Once before he’d slipped in while she was in the shower, and had taken advantage of the opportunity, wrapping the curtain around her and fondling her through the translucent plastic.

But he did not answer and when she looked no one was there.

She dismissed the incident and the mild disappointment, dressed, and went down the hall for dinner, which included chicken, a fruit salad, and hot bread. They were talking about inconsequentials when Ham broke in: “Solly,” he said. “I am losing control over some of my functions. They are being rerouted elsewhere.
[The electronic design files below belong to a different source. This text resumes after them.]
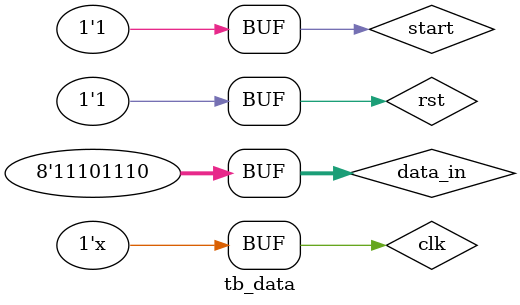
<source format=v>
`timescale 1ns / 1ps


module tb_data;

	// Inputs
	reg clk;
	reg rst;
	reg [7:0] data_in;
	reg start;

	  // Outputs
	wire txd;

	// Instantiate the Unit Under Test (UUT)
	data_send uut (
		.clk(clk), 
		.rst(rst), 
		.data_in(data_in), 
		.txd(txd), 
		.start(start)
	);

	initial begin
		  // Initialize Inputs
		clk = 0;
		rst = 1;
		data_in = 8'b11101110;
		start = 0;
		#10
		rst = 0;
		#10
		rst = 1;
		#20
		start = 1;
		#40
		start = 1;

		// Wait 100 ns for global reset to finish
		#1000000;
        
		// Add stimulus here

	end
      always #20 clk=~clk;
endmodule


</source>
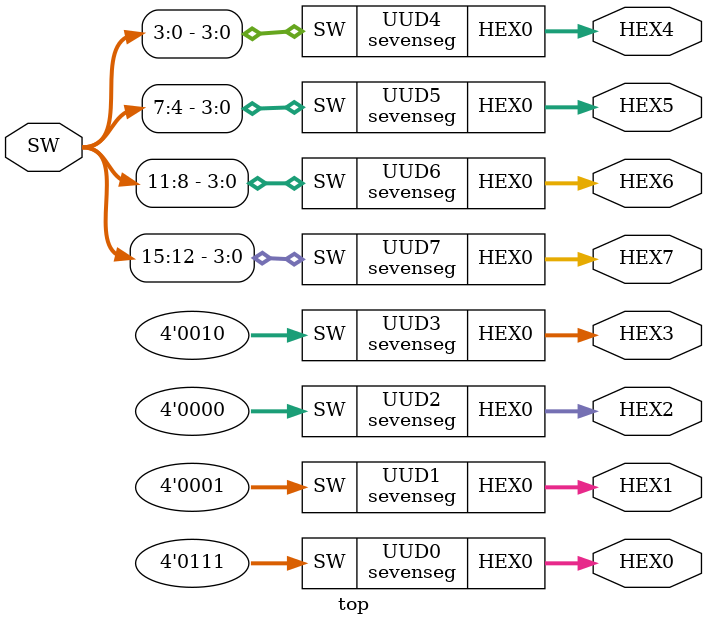
<source format=v>
/* Generated by Yosys 0.7 (git sha1 61f6811, gcc 5.4.0-6ubuntu1~16.04.4 -O2 -fstack-protector-strong -fPIC -Os) */

(* src = "sevenseg.v:1" *)
module sevenseg(HEX0, SW);
  wire _00_;
  wire _01_;
  wire _02_;
  wire _03_;
  wire _04_;
  wire _05_;
  wire _06_;
  wire _07_;
  wire _08_;
  wire _09_;
  wire _10_;
  wire _11_;
  wire _12_;
  wire _13_;
  wire _14_;
  wire _15_;
  wire _16_;
  wire _17_;
  wire _18_;
  wire _19_;
  wire _20_;
  wire _21_;
  wire _22_;
  wire _23_;
  wire _24_;
  wire _25_;
  wire _26_;
  wire _27_;
  wire _28_;
  wire _29_;
  wire _30_;
  (* src = "sevenseg.v:1" *)
  output [6:0] HEX0;
  (* src = "sevenseg.v:2" *)
  input [3:0] SW;
  assign _00_ = SW[1] | SW[0];
  assign _01_ = ~SW[2];
  assign _02_ = SW[3] | _01_;
  assign _03_ = ~SW[0];
  assign _04_ = SW[1] | _03_;
  assign _05_ = ~(SW[3] & SW[2]);
  assign _06_ = _05_ | _04_;
  assign _07_ = ~((_02_ | _00_) & _06_);
  assign _08_ = SW[3] | SW[2];
  assign _09_ = ~(_08_ | _04_);
  assign _10_ = SW[1] & SW[0];
  assign _11_ = SW[3] & _01_;
  assign _12_ = _11_ & _10_;
  assign _13_ = _12_ | _09_;
  assign HEX0[0] = _13_ | _07_;
  assign _14_ = ~_05_;
  assign _15_ = ~(_14_ & _04_);
  assign _16_ = ~SW[3];
  assign _17_ = _16_ & SW[2];
  assign _18_ = ~(SW[1] & SW[0]);
  assign _19_ = _18_ & _00_;
  assign _20_ = ~((_19_ & _17_) | _12_);
  assign HEX0[1] = ~(_20_ & _15_);
  assign _21_ = ~(SW[1] & _03_);
  assign HEX0[2] = ~((_21_ | _08_) & _15_);
  assign _22_ = _10_ & _17_;
  assign _23_ = ~(_22_ | _09_);
  assign _24_ = ~((_18_ | _05_) & (_02_ | _00_));
  assign _25_ = ~((_19_ & _11_) | _24_);
  assign HEX0[3] = ~(_25_ & _23_);
  assign _26_ = ~((SW[3] | _03_) & SW[1]);
  assign _27_ = _01_ ? SW[0] : _16_;
  assign HEX0[4] = _27_ & _26_;
  assign _28_ = ~_00_;
  assign _29_ = ~((_08_ | _28_) & _06_);
  assign HEX0[5] = _29_ | _22_;
  assign _30_ = _11_ | _00_;
  assign HEX0[6] = ~((_30_ | _17_) & _23_);
endmodule

(* top =  1  *)
(* src = "top.v:2" *)
module top(HEX0, HEX1, HEX2, HEX3, HEX4, HEX5, HEX6, HEX7, SW);
  (* src = "top.v:2" *)
  output [6:0] HEX0;
  (* src = "top.v:2" *)
  output [6:0] HEX1;
  (* src = "top.v:2" *)
  output [6:0] HEX2;
  (* src = "top.v:2" *)
  output [6:0] HEX3;
  (* src = "top.v:2" *)
  output [6:0] HEX4;
  (* src = "top.v:2" *)
  output [6:0] HEX5;
  (* src = "top.v:2" *)
  output [6:0] HEX6;
  (* src = "top.v:2" *)
  output [6:0] HEX7;
  (* src = "top.v:3" *)
  input [15:0] SW;
  (* src = "top.v:6" *)
  sevenseg UUD0 (
    .HEX0(HEX0),
    .SW(4'b0111)
  );
  (* src = "top.v:7" *)
  sevenseg UUD1 (
    .HEX0(HEX1),
    .SW(4'b0001)
  );
  (* src = "top.v:8" *)
  sevenseg UUD2 (
    .HEX0(HEX2),
    .SW(4'b0000)
  );
  (* src = "top.v:9" *)
  sevenseg UUD3 (
    .HEX0(HEX3),
    .SW(4'b0010)
  );
  (* src = "top.v:10" *)
  sevenseg UUD4 (
    .HEX0(HEX4),
    .SW(SW[3:0])
  );
  (* src = "top.v:11" *)
  sevenseg UUD5 (
    .HEX0(HEX5),
    .SW(SW[7:4])
  );
  (* src = "top.v:12" *)
  sevenseg UUD6 (
    .HEX0(HEX6),
    .SW(SW[11:8])
  );
  (* src = "top.v:13" *)
  sevenseg UUD7 (
    .HEX0(HEX7),
    .SW(SW[15:12])
  );
endmodule

</source>
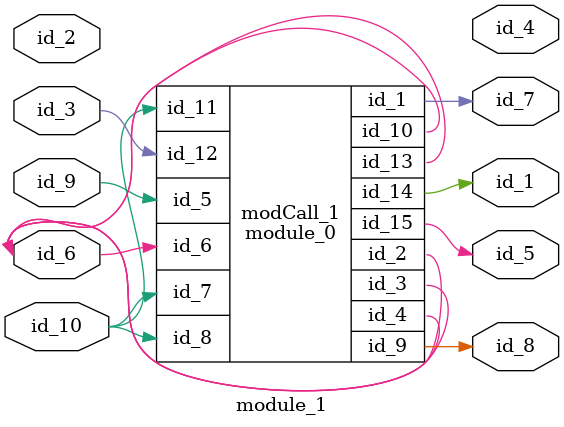
<source format=v>
module module_0 (
    id_1,
    id_2,
    id_3,
    id_4,
    id_5,
    id_6,
    id_7,
    id_8,
    id_9,
    id_10,
    id_11,
    id_12,
    id_13,
    id_14,
    id_15
);
  output wire id_15;
  output wire id_14;
  inout wire id_13;
  input wire id_12;
  input wire id_11;
  inout wire id_10;
  output wire id_9;
  input wire id_8;
  input wire id_7;
  input wire id_6;
  input wire id_5;
  inout wire id_4;
  inout wire id_3;
  output wire id_2;
  output wire id_1;
  wire id_16;
endmodule
module module_1 (
    id_1,
    id_2,
    id_3,
    id_4,
    id_5,
    id_6,
    id_7,
    id_8,
    id_9,
    id_10
);
  input wire id_10;
  input wire id_9;
  output wire id_8;
  output wire id_7;
  inout wire id_6;
  output wire id_5;
  output wire id_4;
  input wire id_3;
  input wire id_2;
  output wire id_1;
  module_0 modCall_1 (
      id_7,
      id_6,
      id_6,
      id_6,
      id_9,
      id_6,
      id_10,
      id_10,
      id_8,
      id_6,
      id_10,
      id_3,
      id_6,
      id_1,
      id_5
  );
endmodule

</source>
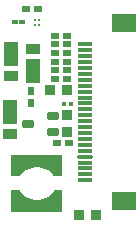
<source format=gbr>
%FSTAX24Y24*%
%MOIN*%
%SFA1B1*%

%IPPOS*%
%AMD45*
4,1,8,-0.018900,0.008100,-0.018900,-0.008100,-0.015000,-0.012000,0.015000,-0.012000,0.018900,-0.008100,0.018900,0.008100,0.015000,0.012000,-0.015000,0.012000,-0.018900,0.008100,0.0*
1,1,0.007800,-0.015000,0.008100*
1,1,0.007800,-0.015000,-0.008100*
1,1,0.007800,0.015000,-0.008100*
1,1,0.007800,0.015000,0.008100*
%
%AMD52*
4,1,8,-0.023800,0.003000,-0.023800,-0.003000,-0.019700,-0.007100,0.019700,-0.007100,0.023800,-0.003000,0.023800,0.003000,0.019700,0.007100,-0.019700,0.007100,-0.023800,0.003000,0.0*
1,1,0.008200,-0.019700,0.003000*
1,1,0.008200,-0.019700,-0.003000*
1,1,0.008200,0.019700,-0.003000*
1,1,0.008200,0.019700,0.003000*
%
%AMD53*
4,1,8,-0.025800,0.003000,-0.025800,-0.003000,-0.021700,-0.007100,0.021700,-0.007100,0.025800,-0.003000,0.025800,0.003000,0.021700,0.007100,-0.021700,0.007100,-0.025800,0.003000,0.0*
1,1,0.008200,-0.021700,0.003000*
1,1,0.008200,-0.021700,-0.003000*
1,1,0.008200,0.021700,-0.003000*
1,1,0.008200,0.021700,0.003000*
%
%ADD41R,0.032400X0.032400*%
%ADD42R,0.027400X0.022400*%
%ADD43R,0.045700X0.033900*%
%ADD44R,0.045700X0.081100*%
G04~CAMADD=45~8~0.0~0.0~240.0~378.0~39.0~0.0~15~0.0~0.0~0.0~0.0~0~0.0~0.0~0.0~0.0~0~0.0~0.0~0.0~90.0~378.0~240.0*
%ADD45D45*%
%ADD46R,0.033200X0.033200*%
%ADD47R,0.018100X0.016100*%
%ADD48R,0.022400X0.027400*%
%ADD49C,0.011400*%
%ADD50R,0.028200X0.023100*%
%ADD51R,0.018900X0.016900*%
G04~CAMADD=52~8~0.0~0.0~142.0~476.0~41.0~0.0~15~0.0~0.0~0.0~0.0~0~0.0~0.0~0.0~0.0~0~0.0~0.0~0.0~90.0~476.0~142.0*
%ADD52D52*%
G04~CAMADD=53~8~0.0~0.0~142.0~516.0~41.0~0.0~15~0.0~0.0~0.0~0.0~0~0.0~0.0~0.0~0.0~0~0.0~0.0~0.0~90.0~516.0~142.0*
%ADD53D53*%
%ADD54R,0.081100X0.061400*%
%ADD55R,0.022000X0.022000*%
%LNsmb-1*%
%LPD*%
%SRX1Y1I0J0*%
G36*
X000845Y000773D02*
X000846D01*
X000847*
X000848*
X000849Y000772*
X00085*
X000851*
X000852Y000771*
X000853Y00077*
X000854*
Y000769*
X000855Y000768*
X000889Y000722*
X000967Y000639*
X001057Y00057*
X001157Y000516*
X001265Y00048*
X001377Y000461*
X001491*
X001603Y00048*
X001711Y000516*
X001811Y00057*
X001901Y000639*
X001979Y000722*
X002013Y000768*
X002014*
Y000769*
X002015Y00077*
X002016Y000771*
X002017*
Y000772*
X002018*
X002019*
X00202*
Y000773*
X002021*
X002022*
X002023*
X002274*
X002276*
X002278Y000772*
X00228Y000771*
X002282Y000769*
X002283Y000768*
X002285Y000766*
Y000763*
Y000761*
Y000073*
Y00007*
Y000068*
X002283Y000066*
X002282Y000064*
X00228Y000063*
X002278Y000062*
X002276Y000061*
X002274*
X000591*
X000588*
X000586Y000062*
X000584Y000063*
X000582Y000064*
X000581Y000066*
X00058Y000068*
X000579Y00007*
Y000073*
Y000761*
Y000763*
X00058Y000766*
X000581Y000768*
X000582Y000769*
X000584Y000771*
X000586Y000772*
X000588Y000773*
X000591*
X000845*
G37*
G36*
X002276Y001954D02*
X002278D01*
X00228Y001952*
X002282Y001951*
X002283Y001949*
X002285Y001947*
Y001945*
Y001943*
Y001257*
Y001254*
Y001252*
X002283Y00125*
X002282Y001248*
X00228Y001247*
X002278Y001246*
X002276Y001245*
X002274*
X002016*
X002015*
X002014*
X002013*
X002012Y001246*
X002011*
X00201Y001247*
X002009*
X002008Y001248*
X002007Y001249*
X002006Y00125*
X001973Y001296*
X001895Y001378*
X001805Y001447*
X001705Y0015*
X001597Y001536*
X001486Y001554*
X001372*
X00126Y001536*
X001153Y0015*
X001053Y001447*
X000963Y001378*
X000885Y001296*
X000851Y00125*
Y001249*
X00085Y001248*
X000849Y001247*
X000848*
X000847Y001246*
X000846*
X000845Y001245*
X000844*
X000843*
X000842*
X000581*
X000578*
X000576Y001246*
X000574Y001247*
X000572Y001248*
X000571Y00125*
X00057Y001252*
X000569Y001254*
Y001257*
Y001943*
Y001945*
X00057Y001947*
X000571Y001949*
X000572Y001951*
X000574Y001952*
X000576Y001954*
X000578*
X000581*
X002274*
X002276*
G37*
G54D41*
X003396Y-000039D03*
X002846D03*
X00187Y004134D03*
X00242D03*
G54D42*
X002504Y002364D03*
X002101D03*
X002451Y004488D03*
X002047D03*
X002451Y004776D03*
X002047D03*
X002451Y00535D03*
X002047D03*
X002451Y005925D03*
X002047D03*
G54D43*
X000541Y002638D03*
X000565Y004571D03*
X001298Y005493D03*
G54D44*
X000541Y003386D03*
X000565Y005319D03*
X001298Y004745D03*
G54D45*
X001132Y002982D03*
X001978Y002707D03*
Y003258D03*
G54D46*
X002421Y002736D03*
Y003286D03*
G54D47*
X002569Y003661D03*
X002323D03*
G54D48*
X00125Y004075D03*
Y003671D03*
G54D49*
X001357Y006457D03*
Y006299D03*
X001514Y006457D03*
Y006299D03*
G54D50*
X001081Y006821D03*
X001485D03*
X002047Y005063D03*
X002451D03*
X002047Y005638D03*
X002451D03*
G54D51*
X000699Y006378D03*
X000945D03*
G54D52*
X003031Y003868D03*
Y004262D03*
Y004065D03*
Y005443D03*
Y00564D03*
Y005049D03*
Y005246D03*
Y004852D03*
Y004656D03*
Y004459D03*
Y00249D03*
Y002687D03*
Y002884D03*
Y003278D03*
Y003081D03*
Y003671D03*
Y003474D03*
Y002096D03*
Y002293D03*
Y001703D03*
Y001506D03*
Y001309D03*
Y001112D03*
G54D53*
X003031Y0019D03*
G54D54*
X004321Y000413D03*
Y006339D03*
G54D55*
X001432Y001811D03*
Y000197D03*
M02*
</source>
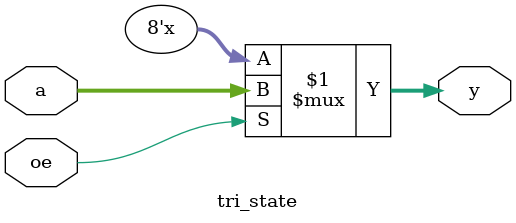
<source format=v>
/*
Joel Brigida
CDA 4240C: Digital Design Lab

This is a simple 8-bit tri-state buffer example in Verilog.
*/

module tri_state(input oe, input [7:0] a, output [7:0] y);

    assign y = oe ? a : 8'bZZZZZZZZ;

endmodule
</source>
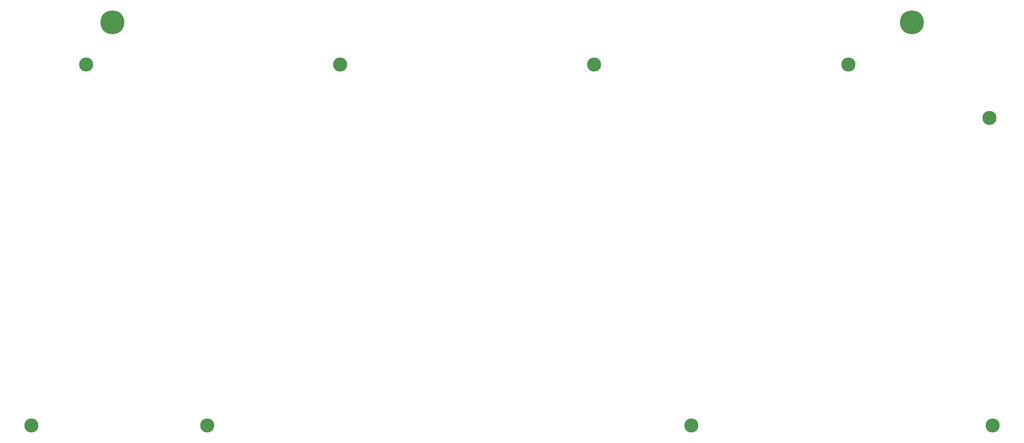
<source format=gbr>
%TF.GenerationSoftware,KiCad,Pcbnew,(5.1.9)-1*%
%TF.CreationDate,2021-09-28T04:32:12-04:00*%
%TF.ProjectId,neoutline,6e656f75-746c-4696-9e65-2e6b69636164,rev?*%
%TF.SameCoordinates,Original*%
%TF.FileFunction,Soldermask,Bot*%
%TF.FilePolarity,Negative*%
%FSLAX46Y46*%
G04 Gerber Fmt 4.6, Leading zero omitted, Abs format (unit mm)*
G04 Created by KiCad (PCBNEW (5.1.9)-1) date 2021-09-28 04:32:12*
%MOMM*%
%LPD*%
G01*
G04 APERTURE LIST*
%ADD10C,4.500000*%
%ADD11C,7.600000*%
G04 APERTURE END LIST*
D10*
%TO.C,REF\u002A\u002A*%
X292528868Y-73570270D03*
%TD*%
%TO.C,REF\u002A\u002A*%
X247553518Y-56570270D03*
%TD*%
%TO.C,REF\u002A\u002A*%
X166583518Y-56570270D03*
%TD*%
%TO.C,REF\u002A\u002A*%
X85623518Y-56570270D03*
%TD*%
%TO.C,REF\u002A\u002A*%
X4663518Y-56570270D03*
%TD*%
%TO.C,REF\u002A\u002A*%
X197528868Y-171570270D03*
%TD*%
%TO.C,REF\u002A\u002A*%
X43253518Y-171570270D03*
%TD*%
%TO.C,REF\u002A\u002A*%
X293528868Y-171570270D03*
%TD*%
D11*
%TO.C,REF\u002A\u002A*%
X267783900Y-43073500D03*
%TD*%
%TO.C,REF\u002A\u002A*%
X13008900Y-43098500D03*
%TD*%
D10*
%TO.C,REF\u002A\u002A*%
X-12746482Y-171570270D03*
%TD*%
M02*

</source>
To an alternate manager.

“That can’t be,” said Solly. “Are you reporting a virus?”

It is difficult to say precisely what the cause is, Solly.

“Which systems are you losing?”

I am having some difficulty with communications, diagnostics, life support. The deterioration is continuing as we speak.

“Ham, what can we do to rectify the situation?”

I do not know. You might wish to consider going to manual. If the process continues, I will shortly become unreliable.

“Can we do that?” asked Kim. “Can we get home on manual?”

“Oh, sure,” said Solly. “It just means we’ll have to throw all the switches ourselves. And we might chip a little paint at the dock. Otherwise it’s no problem.” Nevertheless he looked worried.

They finished dinner, somewhat at less leisure than they’d begun, and went across to the pilot’s room. Kim took some of the hot bread with her.

Solly removed a wall panel marked AUTO OFF. “Ham,” he said, “I’ll check with you periodically. Try to locate the problem and eliminate it.”